Out-Law Analysis 3 min. read

'Work still to be done' to prepare for UK pensions dashboard introduction


Royal Assent of the UK's Pension Schemes Act 2021 marks another step closer to a pensions industry supported by dashboard infrastructure. By 2023 pensions businesses will need to be ready to participate in dashboards as either suppliers of information or dashboard operators or both.

It is now five years since the UK government first announced a project to create digital visibility of all retirement savings and income streams, including the state pension entitlement.

Although the government originally envisaged the first pensions dashboards to be in place by 2019, last year the Pensions Dashboard Programme, which is responsible for designing and implementing pensions dashboards, said they would not be widely available before 2023.

Pensions policy – systems issue

The introduction of auto-enrolment nearly 10 years ago provides an interesting analogy. That was pensions law and policy delivered by payroll systems, pensions administration businesses and pension providers.

In the case of auto-enrolment, the legal requirements were so complicated and rigid that mere compliance was an enormous challenge and in some cases practically impossible. The dashboard project is again a form of pensions law and policy delivered by systems, administration and scheme providers.

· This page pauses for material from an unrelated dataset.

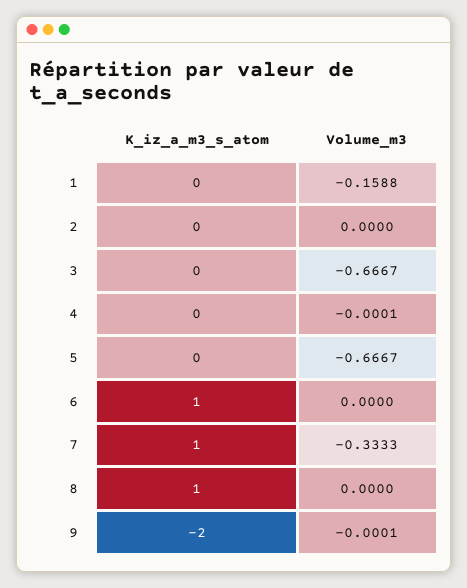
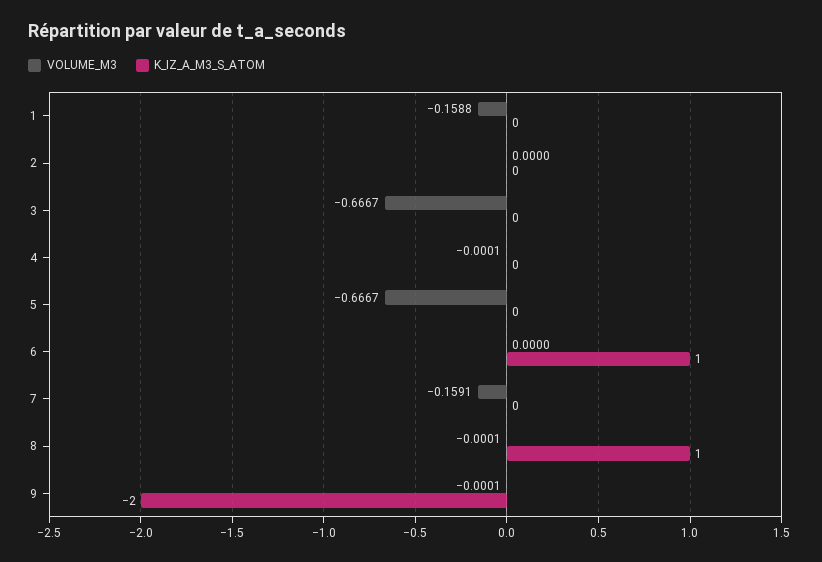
K_iz_a_m3_s_atom, 7: 1 -> 0
Volume_m3, 7: -0.3333 -> -0.1591
Volume_m3, 8: 0 -> -0.0001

Lessons learned from Open Banking

Open banking provides another analogy. The Payment Services Directive 2 paved the way for requiring financial institutions to share the financial data of their customers with dashboard and other fintech app providers when requested to do so.

This has required industry-wide cooperation, the establishment of a central body to delivery central communications infrastructure, industry data and application programming interface standard and guidelines through the Open Banking Implementation Entity. Financial institutions have needed to develop application programming interfaces and adapt their customer-facing solutions to enable such transfers.

In the period to 2023, there is much work to do to for pensions businesses to become dashboard ready. Whatever form the impending regulations take, there will be operational, legal and regulatory pitfalls, some similar, some different to that of auto-enrolment and open banking.

The trouble with pensions data

The supply of information to dashboards will be a scheme-level obligation delivered by pensions administration systems and businesses. Pensions administration is difficult, having to contend with legacy systems and records, complex benefit structures and the lack of reliable individual identifiers in the UK.

When an individual logs on to a pensions dashboard, the dashboard’s ‘ecosystem’ will send a digital ‘find request’ to pull the relevant pensions information onto the dashboard. At scheme and provider level, systems and records will need to be able to match the individual and deliver up the relevant information in digital form.

Inaccuracies in the data or system constraints may lead to non-compliance, inability to participate commercially and potential General Data Protection Regulation breaches where data is returned for the wrong person due to an inaccurate match. Identity verification systems and standards therefore will also need to be established. The impending regulatory regime is likely to both resolve and create challenges too.

Operating a dashboard for commercial purposes may be very attractive. The non-commercial dashboard is geared up to provide visibility of a person’s multiple pensions savings to complement services provided by Pensions Wise and financial advisers. Commercial dashboards should be able to go a step further and allow pension savers to access a wider range of functionality. In particular, commercial dashboards should enable individuals to consolidate their own pension savings through transfer.

Consolidation in good value, well governed, accessible arrangements is generally a good thing for pensions businesses and savers alike. It should help to overcome the continuing difficulties of administering small and micro-pots – and may also help to create greater economies of scale with all of the benefits that brings.

New regulatory environment

Playing as a provider in the dashboard space will require authorisation by the Financial Conduct Authority to undertake this new regulated activity. Regulatory authorisations, never a straightforward process, may also be a leap into the unknown for some businesses intending to operate commercial dashboards.

Commercial dashboard operators will also have to navigate the minefield of pensions transfers. Unfortunately, transfers have a mixed history. Defined benefit to defined contribution (DC) transfers have given rise to claims of mis-selling or similar. DC to DC transfers have fallen prey to scammers. Both forms of transfer are now highly regulated to protect individual savers, but the risks still remain and create a heavy compliance and risk management burden on pensions businesses.

Associated services, like robo-advice or more traditional forms of advice, may dovetail well with the provision of a commercial dashboard and help guard against risks of savers entering into unwise or even fraudulent transfers which they later regret.

Money management apps too will see the value in combining open banking transactional datasets with pensions data in order to provide consumers with a clearer overall picture of their finances. The contractual relationships between the technical providers of data access and customer-facing dashboards will require careful consideration.

These hurdles will all have to be overcome before dashboards can become operational, and there remains significant work for all involved to reach that stage.